• **Texte source**
A. UNE COMPÉTENCE OBLIGATOIRE OU FACULTATIVE DU DÉPARTEMENT ?

D’abord considérée comme une obligation légale à la charge de l’Etat, la prise en charge des jeunes de 18 à 21 ans a progressivement été présentée comme une compétence facultative des départements. Deux mouvements ont induit ce changement : d’une part, l’abaissement de l’âge de la majorité de 21 ans à 18 ans, d’autre part, la décentralisation de l’aide et de l’action sociales (et donc un transfert de compétence de l’Etat vers les départements). Ces deux mouvements concomitants ont eu pour conséquence un glissement théorique avec des conséquences pratiques importantes. En effet, l’accompagnement des jeunes majeurs, d’abord perçu comme un droit de protection (administrative ou judiciaire), a été intégré au sein des politiques sociales sous la forme d’une aide « jeunes majeurs » relevant de la compétence des départements, et considérée dans ce cadre comme une aide sociale facultative entre 18 et 21 ans.
Cette évolution est également permise par la formulation particulièrement ambiguë des articles L. 221-1, L. 222-2 et L. 222-5 du code de l’action sociale et des familles qui fondent l’aide « jeunes majeurs ». L’article L. 221-1 du code de l’action sociale et des familles rappelle d’abord que le service de l’aide sociale à l’enfance est chargé d’« apporter un soutien matériel, éducatif et psychologique tant aux mineurs et à leur famille ou à tout détenteur de l’autorité parentale, confrontés à des difficultés risquant de mettre en danger la santé, la sécurité, la moralité de ces mineurs ou de compromettre gravement leur éducation ou leur développement physique, affectif, intellectuel et social, qu’aux mineurs émancipés et majeurs de moins de 21 ans confrontés à des difficultés familiales, sociales et éducatives susceptibles de compromettre gravement leur équilibre ». Ainsi, l’article présente l’aide « jeunes majeurs » comme une mission du service départemental de l’aide sociale à l’enfance.

• **Jeu de données**

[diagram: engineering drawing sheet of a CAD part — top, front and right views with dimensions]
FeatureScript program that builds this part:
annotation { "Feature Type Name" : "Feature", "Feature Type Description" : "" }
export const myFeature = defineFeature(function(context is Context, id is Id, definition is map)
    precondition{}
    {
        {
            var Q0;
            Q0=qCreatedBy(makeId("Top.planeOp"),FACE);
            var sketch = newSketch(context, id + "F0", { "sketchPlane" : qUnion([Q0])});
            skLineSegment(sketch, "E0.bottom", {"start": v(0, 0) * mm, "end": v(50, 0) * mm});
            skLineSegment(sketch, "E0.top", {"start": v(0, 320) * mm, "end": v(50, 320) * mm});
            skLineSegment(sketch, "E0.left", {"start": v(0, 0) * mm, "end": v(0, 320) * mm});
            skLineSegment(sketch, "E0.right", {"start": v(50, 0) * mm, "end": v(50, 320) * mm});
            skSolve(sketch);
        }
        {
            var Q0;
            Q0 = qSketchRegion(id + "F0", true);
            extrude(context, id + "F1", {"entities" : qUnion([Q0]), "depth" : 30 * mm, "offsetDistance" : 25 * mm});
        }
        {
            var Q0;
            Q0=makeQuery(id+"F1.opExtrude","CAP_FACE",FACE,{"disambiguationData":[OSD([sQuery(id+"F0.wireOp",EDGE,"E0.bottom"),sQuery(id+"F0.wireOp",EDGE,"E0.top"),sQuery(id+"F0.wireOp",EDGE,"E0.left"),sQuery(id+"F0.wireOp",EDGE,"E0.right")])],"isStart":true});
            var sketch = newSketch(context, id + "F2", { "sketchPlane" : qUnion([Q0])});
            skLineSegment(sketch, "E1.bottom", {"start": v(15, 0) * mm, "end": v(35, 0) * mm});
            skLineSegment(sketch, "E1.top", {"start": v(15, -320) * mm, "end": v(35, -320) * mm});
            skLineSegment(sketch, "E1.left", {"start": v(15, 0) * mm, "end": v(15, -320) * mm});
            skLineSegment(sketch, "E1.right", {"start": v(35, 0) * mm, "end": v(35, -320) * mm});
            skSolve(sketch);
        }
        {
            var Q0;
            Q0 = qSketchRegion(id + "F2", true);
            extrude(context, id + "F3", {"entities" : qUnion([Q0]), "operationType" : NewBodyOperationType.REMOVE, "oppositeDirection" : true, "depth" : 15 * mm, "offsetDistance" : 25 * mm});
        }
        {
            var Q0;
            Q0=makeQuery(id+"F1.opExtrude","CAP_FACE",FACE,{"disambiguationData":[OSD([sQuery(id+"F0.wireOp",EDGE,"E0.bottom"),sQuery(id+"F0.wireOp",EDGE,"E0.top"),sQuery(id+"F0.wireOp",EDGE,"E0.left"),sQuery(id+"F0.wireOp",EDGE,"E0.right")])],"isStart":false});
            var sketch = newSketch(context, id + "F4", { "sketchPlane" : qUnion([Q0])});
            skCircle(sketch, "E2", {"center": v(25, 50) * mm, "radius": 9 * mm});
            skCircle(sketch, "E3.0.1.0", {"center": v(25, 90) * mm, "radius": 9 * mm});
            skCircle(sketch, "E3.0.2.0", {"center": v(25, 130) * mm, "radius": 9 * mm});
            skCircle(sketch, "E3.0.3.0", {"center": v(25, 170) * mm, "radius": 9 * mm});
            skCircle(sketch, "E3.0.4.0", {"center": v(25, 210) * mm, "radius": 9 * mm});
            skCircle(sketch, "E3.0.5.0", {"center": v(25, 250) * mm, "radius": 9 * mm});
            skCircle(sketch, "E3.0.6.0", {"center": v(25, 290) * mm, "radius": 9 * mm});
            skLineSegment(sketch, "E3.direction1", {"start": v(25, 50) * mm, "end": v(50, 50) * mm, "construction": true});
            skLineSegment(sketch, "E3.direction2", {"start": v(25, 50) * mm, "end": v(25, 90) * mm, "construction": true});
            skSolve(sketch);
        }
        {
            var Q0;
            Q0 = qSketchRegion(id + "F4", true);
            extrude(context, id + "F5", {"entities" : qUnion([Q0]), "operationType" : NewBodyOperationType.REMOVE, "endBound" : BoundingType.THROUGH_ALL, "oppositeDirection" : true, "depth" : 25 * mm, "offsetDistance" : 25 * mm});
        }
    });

• **Exercice court**
Relevez tous les articles du code de l'action sociale et des familles cités dans le texte source sur l'aide « jeunes majeurs ».

• **Réponse rédigée**
L. 221-1, L. 222-2 et L. 222-5